Christbaum schüttel dich

Jetzt haben Straßen wieder virtuos geschwungene Kronen aus weiß-gelben Lichtern auf. Das wirkt für manche magisch, andere brüllen den Lichtlein lediglich ihr langgezogenes Glühweingähnen mit rot leuchtender Nase entgegen. Gegen diese Nasen sind die blinkenden Sterne und Engel, die aus allerlei Häusern starren, gar nichts. Unauffällige Deko, eingerahmt in Straßengirlanden und feuchtfröhlich eingebettet in Weinachtsmarkt-Tinnitus. Bei diesem Anblick schmeckt der vierte Zimtstern, groß und fettig. Die ganzen Eindrücke samt letztem Bissen gründlich runterspülen – vielleicht doch mit einem Kinderpunsch? Da kommt der liebe Nachbar aber schon anmarschiert, mit ausgestrecktem Arm und Glühperol. Oder wie auch immer das Zeug heißt. Jedenfalls heiß, italienisch und bitter-süß. Das kitzelt auf der Zunge, prickelt am Gaumen und wärmt die Zimtsterne im Bauch. Die hüpfen vor Freude. Jetzt aber Vorsicht…

Ganz kugelig ist der Eingang des Kaufhauses schräg gegenüber. Eigentlich steht da ein Tannenbaum, der kann aber kaum mehr atmen vor lauter Kugelbehang. Er traut sich nicht, auch nur mit einem Zweiglein zu wedeln. Eine falsche Bewegung und das kugelige Spektakel wäre nur noch zersplitterte Katastrophe. Eigentlich kein schlechter Gedanke: All die Last abschütteln und endlich wieder zeigen, was für ein prächtiges Nadelfell er hat! Seine geheimsten Gedanken malen ein Szenario voll glänzendem Scherbenkonfetti. In das man nur kurz einen Blick werfen muss, um sofort hypnotisiert zu werden. So, wie wenn ein Stein in einen See fällt und konzentrische Kreise über die Wasseroberfläche zirkelt.

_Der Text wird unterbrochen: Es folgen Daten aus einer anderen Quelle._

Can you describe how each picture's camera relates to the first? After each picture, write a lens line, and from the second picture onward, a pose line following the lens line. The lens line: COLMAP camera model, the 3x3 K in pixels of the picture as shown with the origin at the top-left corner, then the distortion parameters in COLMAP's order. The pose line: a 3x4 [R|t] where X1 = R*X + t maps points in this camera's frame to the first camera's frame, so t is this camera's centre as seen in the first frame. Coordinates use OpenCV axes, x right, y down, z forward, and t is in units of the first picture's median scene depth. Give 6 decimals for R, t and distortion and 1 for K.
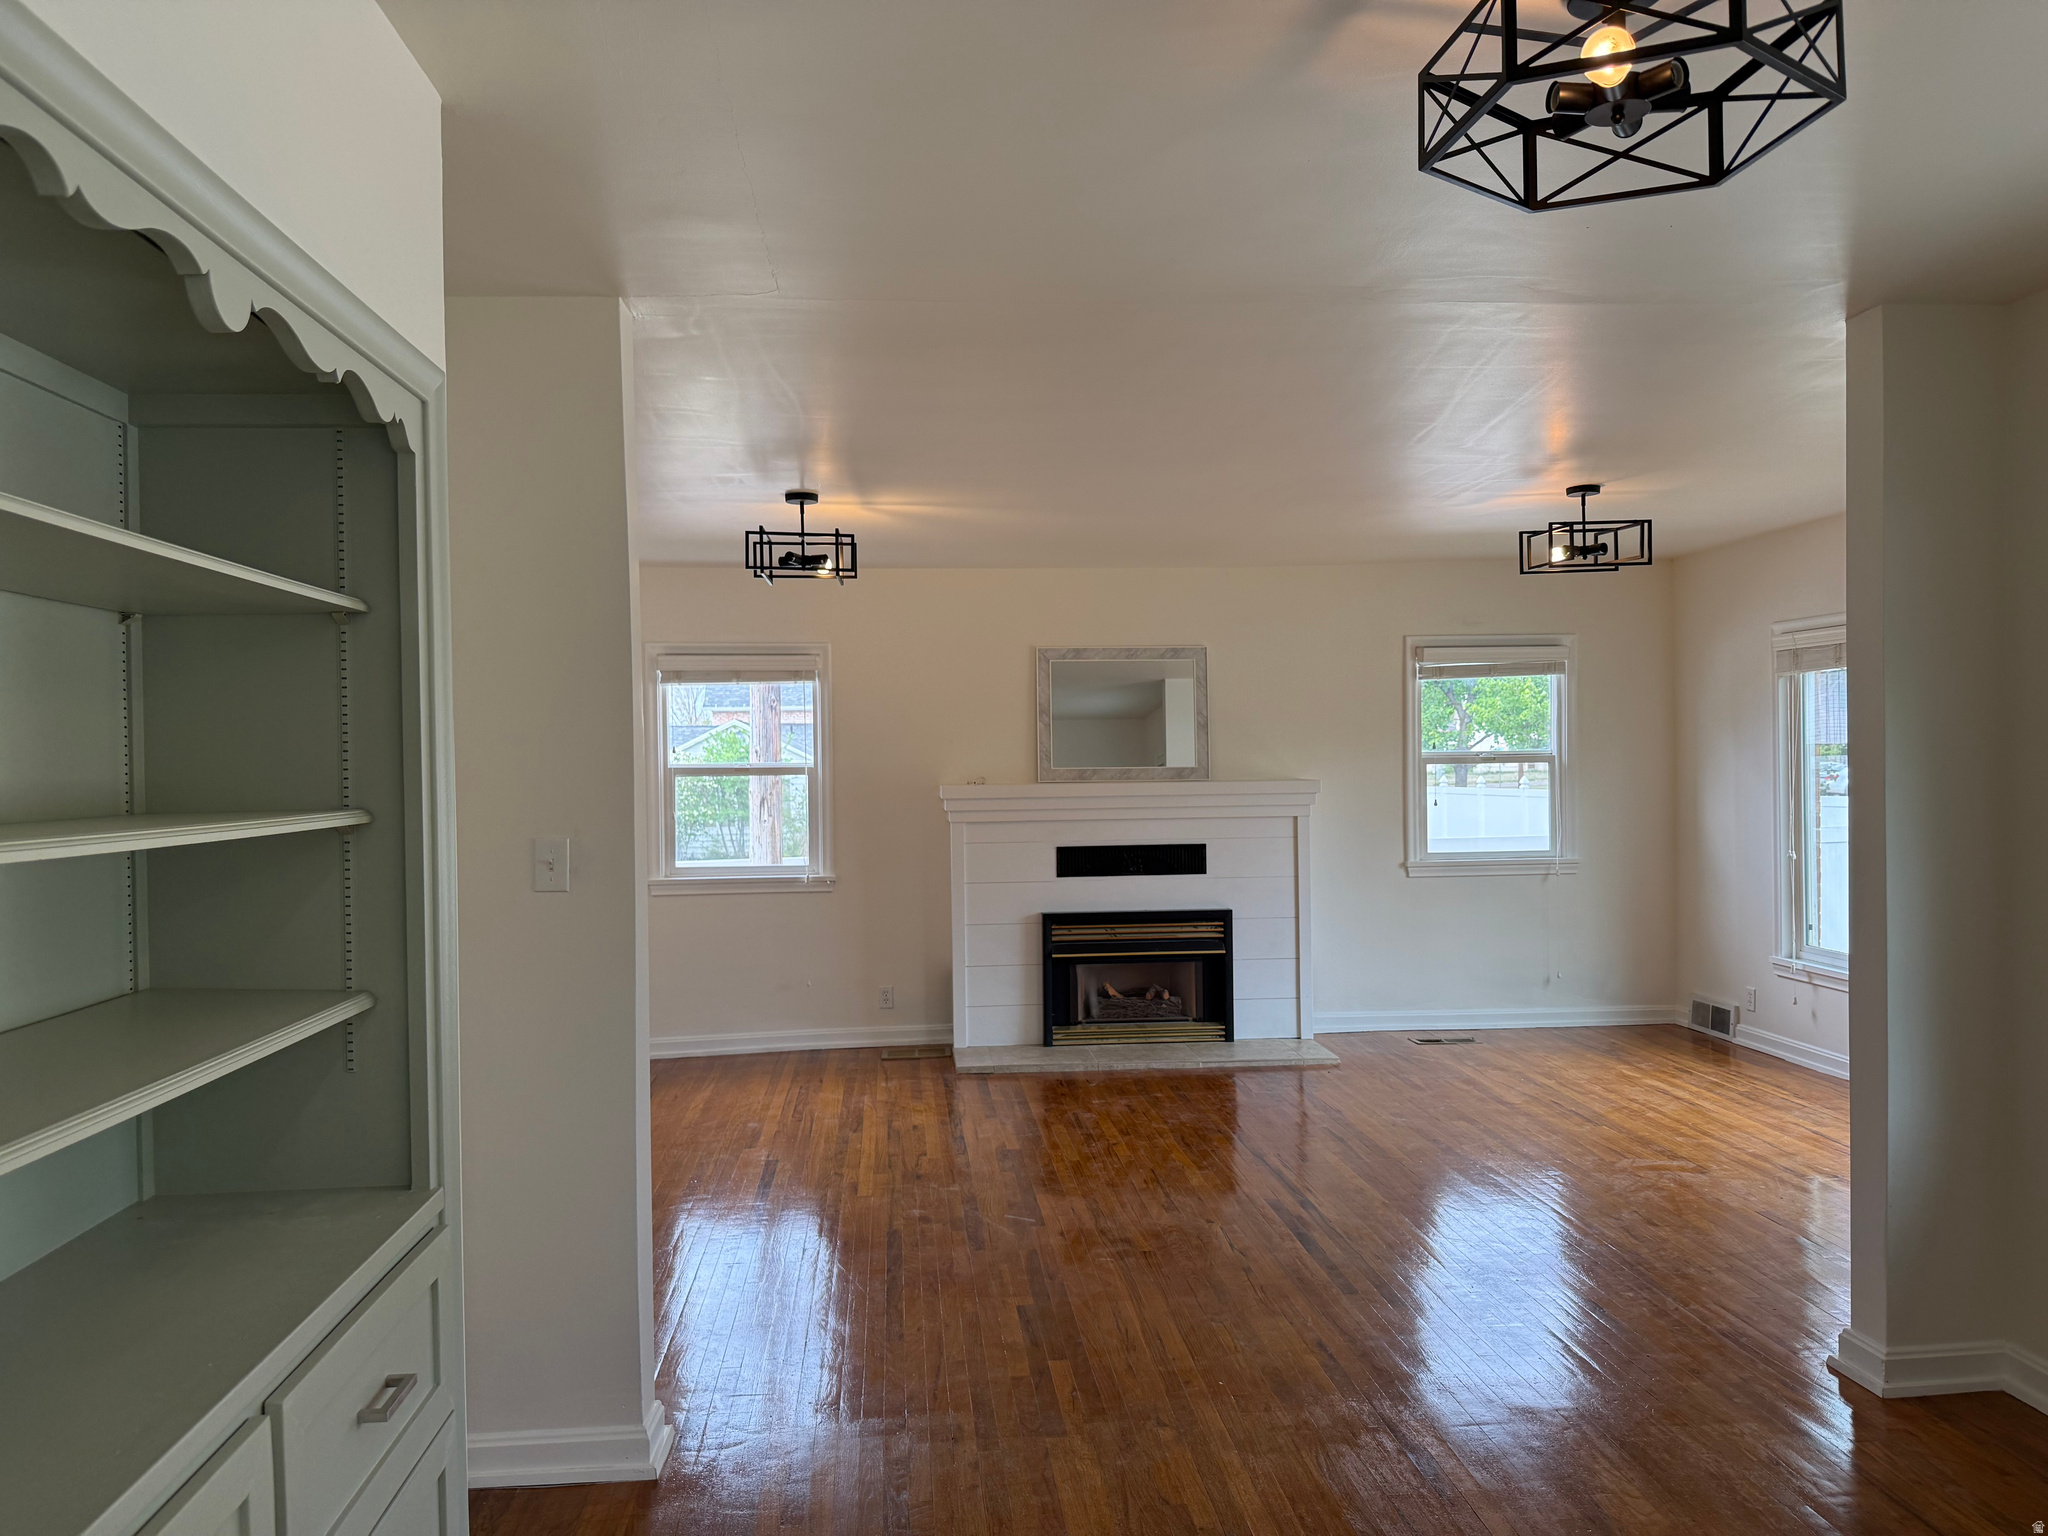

Von so einem Gedankenschweif erholt man sich nicht so schnell. Vor allem als schwer beladener Christbaum. Kurz schütteln, dann ist wieder gut. Oft zumindest. Jetzt nicht. Denn die geheim gehegte Katastrophe setzt sich in Wirklichkeit in Szene. Ganz dramatisch klirrend. Ein wahrer Ohrenschmaus. Und die Augen haben auch einiges zu staunen! Es wird gestarrt und geglotzt, manche Passanten verharren in Schockstarre, andere schreien vor Schreck. Wieder andere lachen über die Verschreckten und Verstarrten. Da braucht man keinen zu bitten, alle Vorbeilaufenden schlüpfen in die Rolle, die sie richtig finden. Da gibt’s sogar welche, die reflexartig nach einem Besen suchen, um Ordnung zu machen. Verrückt, denkt der Christbaum, für ihn ist ja jetzt erst endlich alles in Ordnung. So soll es sein. Was seine Vorgänger nicht schafften, hat er durch Einbildungskraft vollbracht. Wahrlich meisterhaft!

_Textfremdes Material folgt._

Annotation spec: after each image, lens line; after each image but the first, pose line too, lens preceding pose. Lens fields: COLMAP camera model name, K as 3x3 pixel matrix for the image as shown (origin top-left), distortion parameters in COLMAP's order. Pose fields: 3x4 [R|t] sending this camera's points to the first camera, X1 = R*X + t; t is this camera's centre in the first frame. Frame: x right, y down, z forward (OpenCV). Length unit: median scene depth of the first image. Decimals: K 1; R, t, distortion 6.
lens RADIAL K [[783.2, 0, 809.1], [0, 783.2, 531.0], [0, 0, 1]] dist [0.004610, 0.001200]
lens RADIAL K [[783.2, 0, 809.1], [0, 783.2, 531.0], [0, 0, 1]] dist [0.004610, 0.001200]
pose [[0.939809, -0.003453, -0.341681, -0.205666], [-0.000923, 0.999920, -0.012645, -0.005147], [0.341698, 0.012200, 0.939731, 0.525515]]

Unser Zimtstern-Held war nicht so meisterlich unterwegs. Anstatt Ruhe und Besinnlichkeit hat er ordentlich Glühwein getankt. Er weiß eigentlich längst: Die stimmungsvollen Lichter sind nur Kulisse, leere Versprechen, die verhängnisvoll verführen. Zu friedvoller Ruhe haben es nur die Zimtsterne geschafft. Sie schlafen schnarchend in seinem punschgewärmten Bauch und haben vom Geschepper gegenüber gar nichts mitbekommen.